▸ **What the exercise asks**: Your task is to gather the lines below that hold the string "Stück".
Study material section start
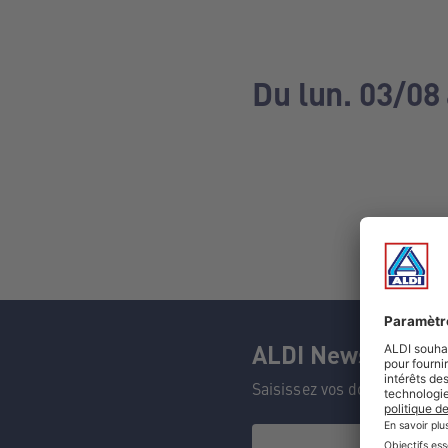
Du lun. 03/08
ALDI Newsletter
Saisissez vos données et n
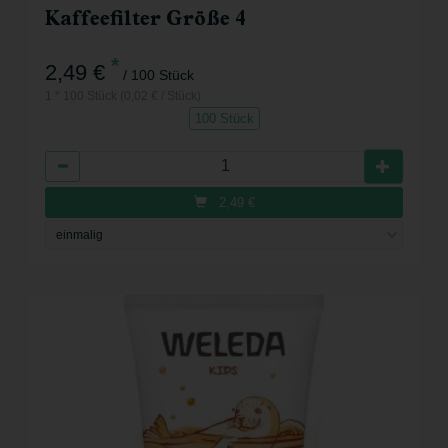
Kaffeefilter Größe 4
*
2,49 €
/ 100 Stück
1 * 100 Stück (0,02 € / Stück)
100 Stück
Anzahl
2,49
€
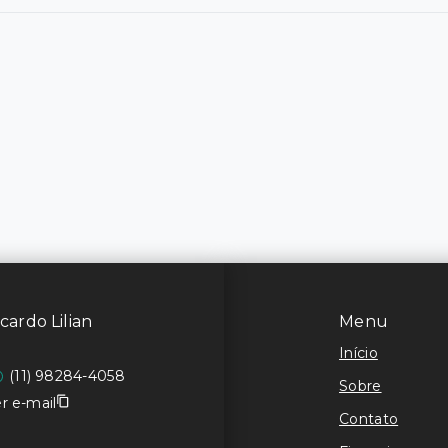
cardo Lilian
Menu
Início
(11) 98284-4058
Sobre
r e-mail
Contato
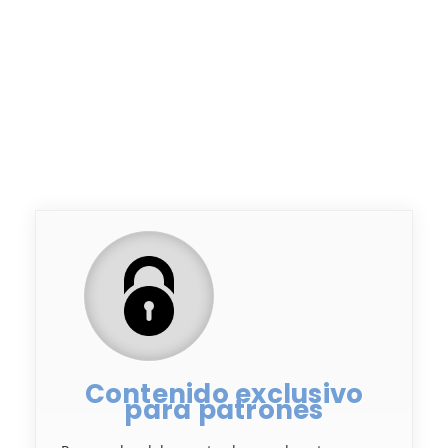
Contenido exclusivo
para patrones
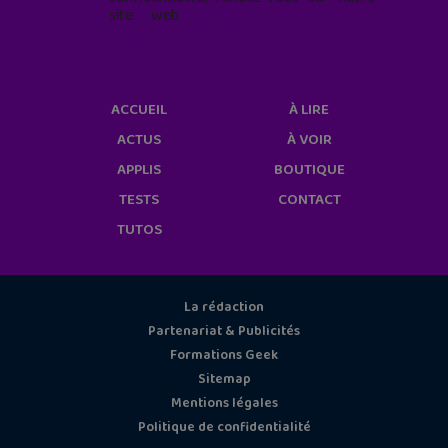
site web
geekjunior.fr/informations-
cookies/
ACCUEIL
À LIRE
ACTUS
À VOIR
APPLIS
BOUTIQUE
TESTS
CONTACT
TUTOS
La rédaction
Partenariat & Publicités
Formations Geek
Sitemap
Mentions légales
Politique de confidentialité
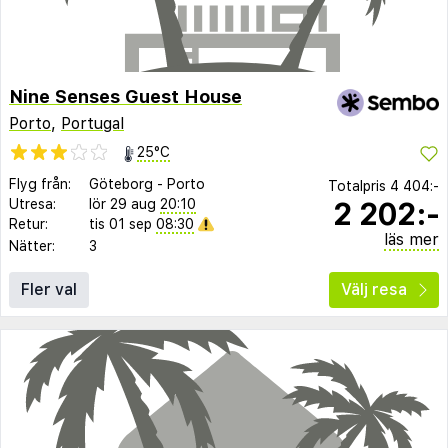
Nine Senses Guest House
Porto
,
Portugal
25°C
Flyg från:
Göteborg
-
Porto
Totalpris
4 404:-
2 202:-
Utresa:
lör 29 aug
20:10
Retur:
tis 01 sep
08:30
läs mer
Nätter:
3
Fler val
Välj resa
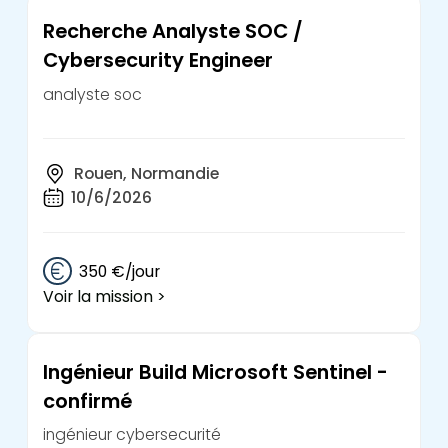
Recherche Analyste SOC /
Cybersecurity Engineer
analyste soc
Rouen, Normandie
10/6/2026
350 €/jour
Voir la mission >
Ingénieur Build Microsoft Sentinel -
confirmé
ingénieur cybersecurité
Study material section end
▸ **Answer for this exercise**:
/ 100 Stück
1 * 100 Stück (0,02 € / Stück)
100 Stück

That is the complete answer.